Let’s Eat McGill is a student-run political organization mobilizing to instigate transformative food system change at McGill. Our campaign formed in Winter 2023 in response to unaffordable cafeteria prices, rampant food insecurity and inaccessibility, lack of student consultation, and the near absence of cooperative student-led food providers on McGill campuses. Additionally, we recognize that the problems within McGill’s food system stems from McGill’s food contracts with transnational for-profit food providers – whose operations not only exploit students as a captive market, but produce negative externalities like environmental harm from unsustainable agriculture and exploitative labor practices. This is why our group seeks to research, propose, and advocate for a more sustainable and just alternative food system at McGill.

Our Research

The end goal of our research is to redesign McGill’s food system – proposing a concrete alternative to the monopoly under McGill’s corporate food  provider Dana Hospitality. Thanks to the QPIRG summer research stipend, we spent the summer researching food systems at McGill and other universities to develop a vision for an alternative system and plan actions we can take during the year to set that vision in motion. We have also spent time unpacking McGill’s food system bureaucracy, and developing a long-term plan to change the food system at McGill. 
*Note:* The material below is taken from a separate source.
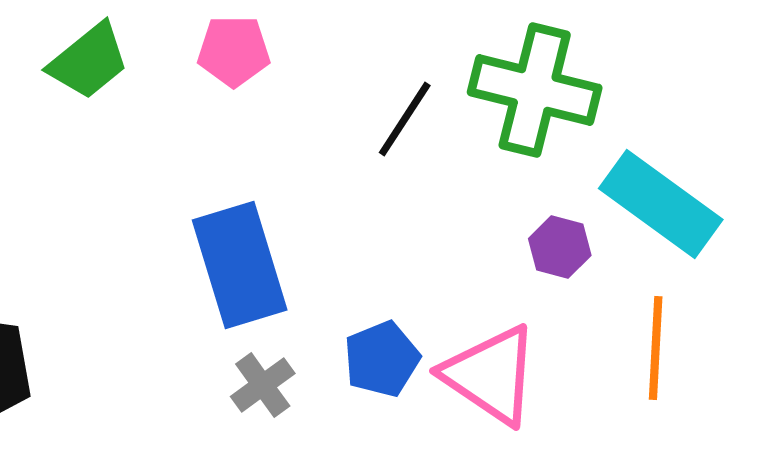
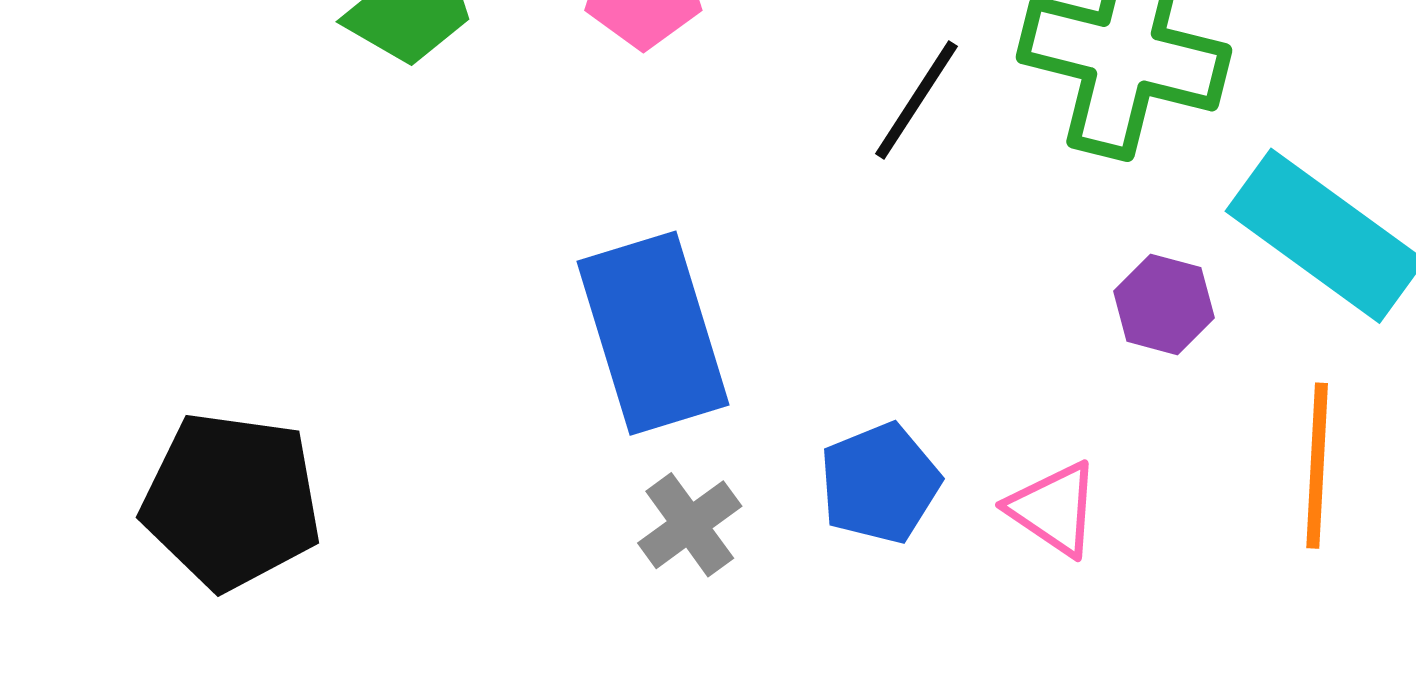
pink triangle: (491, 375) -> (1054, 509), size x0.6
Food insecurity can be placed squarely in the center of social injustice and environmental exploitation. The significant harm colonial societies have had on the environment combined with the inequitable distribution of wages has resulted in limited production and availability of healthy food and increased poverty. As the pandemic heightened disparities, it is now clearer than ever that access to sustainable living – what should be a human right –  is based on factors outside of our control such as disenfranchisement and the climate crisis. Healthy food is simply too expensive and/or too far. Furthermore, not meeting nutritional needs has direct impacts on education and increases the risk of developing health issues – the effects of which are magnified amongst marginalized, already at-risk groups such as Indigenous communities and those with disabilities.  We hope, by centering anti-oppression as a key strategy to address food insecurity, that our research will provide sustainable solutions.